In Inspired by Nature, life-long sketchbook artist Marjolein Bastin writes that her sketchbooks reflect what fascinates her in nature … butterflies and bumblebees, fluttering and buzzing around chairs in her garden. Petals and songbirds, berries and blossoms.
For fans of autumn, those images are of fallen leaves, reflections and intensely vibrant fall color, warm and embracing, yet wrapped in a brisk blanket.
Photographs of fall color can be breathtaking, but also limiting to what is seen. Sketching, on the other hand, allows the viewer to eliminate distractions and express detail.
Bastin’s handsome book is meant to be carried, tucked into a rucksack with pencils and watercolors, to be used in the field to capture “experiences, observations and nature finds.”
A blue, cotton bookmark, threaded into the binding, returns you to where you last sketched and a handy envelope inside the back cover provides a place to insert “Nature’s Finds and Treasures.”
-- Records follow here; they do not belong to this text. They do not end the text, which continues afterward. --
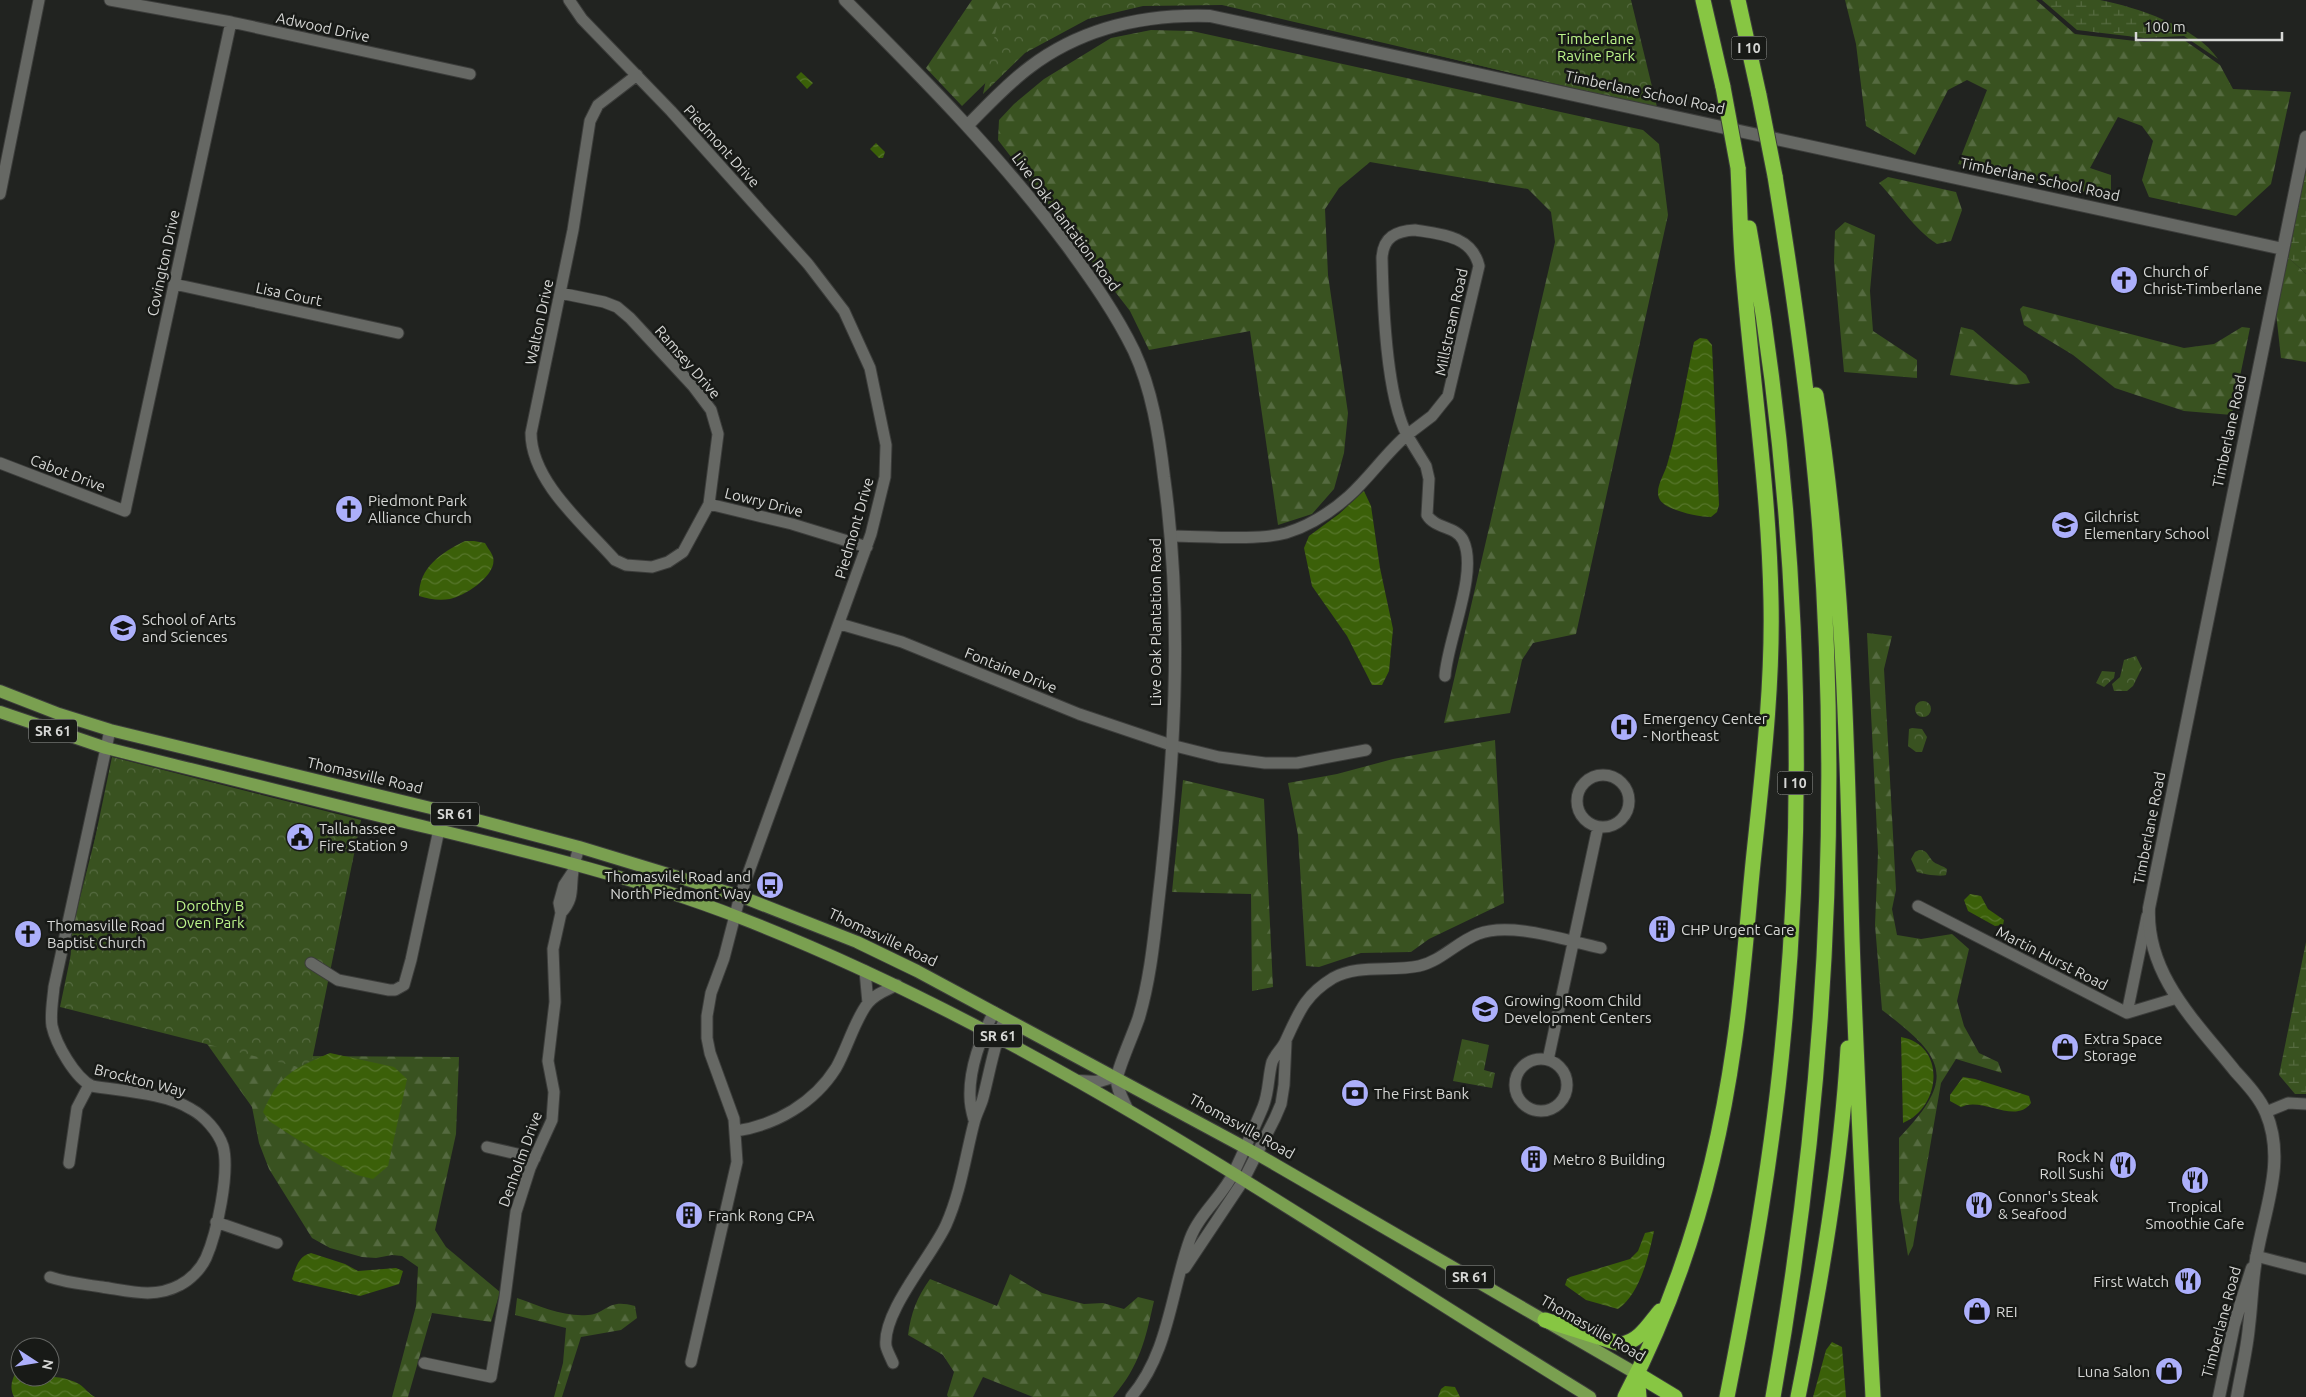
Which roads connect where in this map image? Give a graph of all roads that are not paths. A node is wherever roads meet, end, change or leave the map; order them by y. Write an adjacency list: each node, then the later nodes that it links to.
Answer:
1 (39, 0): 13 (street)
2 (110, 0): 7 (street, Adwood Drive)
3 (569, 0): 9 (street, Piedmont Drive)
4 (845, 0): 10 (street, Live Oak Plantation Road)
5 (1704, 0): 12 (highway, I 10, bridge)
6 (1738, 0): 14 (highway, I 10, bridge)
7 (231, 22): 8 (street, Adwood Drive); 16 (street, Covington Drive)
8 (470, 74)
9 (637, 75): 17 (street, Walton Drive); 24 (street, Piedmont Drive)
10 (968, 125): 15 (street, Timberlane School Road); 23 (street, Live Oak Plantation Road)
11 (2306, 137): 15 (street, Timberlane Road)
12 (1738, 168): 82 (highway); 93 (highway, I 10)
13 (0, 194)
14 (1787, 247): 47 (highway); 94 (highway, I 10)
15 (2283, 249): 45 (street, Timberlane Road)
16 (174, 284): 18 (street, Lisa Court); 22 (street, Covington Drive)
17 (560, 293): 21 (street, Ramsey Drive); 25 (street, Walton Drive)
18 (398, 333)
19 (1407, 435): 19 (street, Millstream Road); 23 (street, Millstream Road); 27 (street, Millstream Road)
20 (0, 464): 22 (street, Cabot Drive)
21 (710, 504): 24 (street, Lowry Drive); 25 (street, Lowry Drive)
22 (125, 511)
23 (1171, 536): 31 (street, Live Oak Plantation Road)
24 (867, 547): 26 (street, Piedmont Drive)
25 (623, 563)
26 (840, 624): 31 (street, Fontaine Drive); 43 (street, Piedmont Drive)
27 (1445, 676)
28 (0, 691): 30 (main road, Thomasville Road / SR 61)
29 (0, 712): 32 (main road, SR 61)
30 (110, 730): 32 (street, Brockton Way); 34 (main road, Thomasville Road / SR 61)
31 (1171, 745): 33 (street); 63 (street, Live Oak Plantation Road)
32 (106, 748): 35 (main road, SR 61); 65 (street, Brockton Way)
33 (1366, 750)
34 (242, 763): 35 (main road); 36 (main road, Thomasville Road / SR 61)
35 (237, 781): 37 (main road, SR 61)
36 (352, 790): 37 (main road); 38 (main road, Thomasville Road / SR 61)
37 (348, 808): 40 (main road, SR 61)
38 (443, 811): 40 (street); 41 (main road, Thomasville Road / SR 61)
39 (1598, 826): 39 (street); 48 (street)
40 (438, 830): 42 (main road, SR 61); 51 (street)
41 (580, 847): 42 (street, Denholm Drive); 43 (main road, Thomasville Road / SR 61)
42 (573, 869): 46 (main road, SR 61); 74 (street, Denholm Drive)
43 (740, 896): 46 (street, Piedmont Drive); 50 (main road, Thomasville Road / SR 61)
44 (1918, 906): 57 (street, Martin Hurst Road)
45 (2149, 908): 54 (street, Timberlane Road); 57 (street, Timberlane Road)
46 (736, 916): 52 (main road, SR 61); 70 (street, Piedmont Drive)
47 (1852, 937): 95 (highway); 96 (highway)
48 (1574, 942): 49 (street); 61 (street); 62 (street)
49 (1601, 948)
50 (874, 950): 52 (main road); 56 (main road, Thomasville Road / SR 61)
51 (311, 963)
52 (865, 971): 53 (main road, SR 61); 55 (street)
53 (897, 985): 55 (street); 59 (main road, SR 61)
54 (2177, 998): 57 (street); 68 (street, Timberlane Road)
55 (868, 1003): 70 (street)
56 (994, 1012): 58 (main road, Thomasville Road / SR 61); 59 (street)
57 (2127, 1013)
58 (1006, 1018): 60 (street); 63 (main road, Thomasville Road / SR 61)
59 (984, 1030): 60 (main road, SR 61); 69 (street)
60 (998, 1036): 64 (main road, SR 61); 69 (street)
61 (1286, 1042): 72 (street); 73 (street)
62 (1548, 1060): 62 (street)
63 (1116, 1076): 64 (street); 67 (street); 72 (main road, Thomasville Road / SR 61)
64 (1079, 1081): 67 (main road, SR 61)
65 (89, 1085): 75 (street); 77 (street, Brockton Way)
66 (2306, 1104): 68 (street)
67 (1127, 1109): 76 (main road, SR 61)
68 (2266, 1112): 79 (street, Timberlane Road)
69 (974, 1122): 86 (street)
70 (736, 1131): 84 (street, Piedmont Drive)
71 (487, 1147): 74 (street)
72 (1245, 1147): 73 (main road, Thomasville Road / SR 61); 76 (street)
73 (1257, 1154): 76 (street); 83 (main road, Thomasville Road / SR 61)
74 (535, 1158): 85 (street, Denholm Drive)
75 (69, 1163)
76 (1238, 1178): 88 (street); 89 (main road, SR 61)
77 (216, 1222): 78 (street); 81 (street, Brockton Way)
78 (278, 1243)
79 (2256, 1256): 80 (street); 97 (street, Timberlane Road); 98 (street, Timberlane Road)
80 (2306, 1269)
81 (50, 1277)
82 (1668, 1303): 83 (highway); 87 (highway)
83 (1545, 1320): 87 (main road, Thomasville Road / SR 61)
84 (691, 1362)
85 (424, 1363)
86 (893, 1363)
87 (1637, 1374): 90 (highway); 91 (highway); 92 (highway, Thomasville Road / SR 61)
88 (1131, 1397)
89 (1590, 1397)
90 (1625, 1397)
91 (1639, 1397)
92 (1675, 1397)
93 (1727, 1397)
94 (1773, 1397)
95 (1798, 1397)
96 (1873, 1397)
97 (2219, 1397)
98 (2237, 1397)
There’s lots of empty space in the 64-page sketchbook, meant to be drawn upon, splashed with wet color and pen-scribed. And, example after example of Bastin’s sketches and observations guide how to fill a sketchbook.
Tho, there’s not much detail within Inspired by Nature to explain nature drawing and journaling. For that, get John Muir Laws’ tome, The Laws Guide to Nature Drawing and Journaling. Laws’ book, though comprehensively instructive, is not one you take into the field. Bastin’s is.
When photographing fall color, I often find myself chasing light, then waiting for it to get golden. During that waiting time, sketching is a way to record observations visually that’s not dependent upon the perfect moment. As, with sketching, the point is to interpret perfection through creative expression.
Inspired by Nature Sketchbook (paperback, 6 x 6″) is available from Andrews McMeel Publishing ($16.99) wherever books are sold.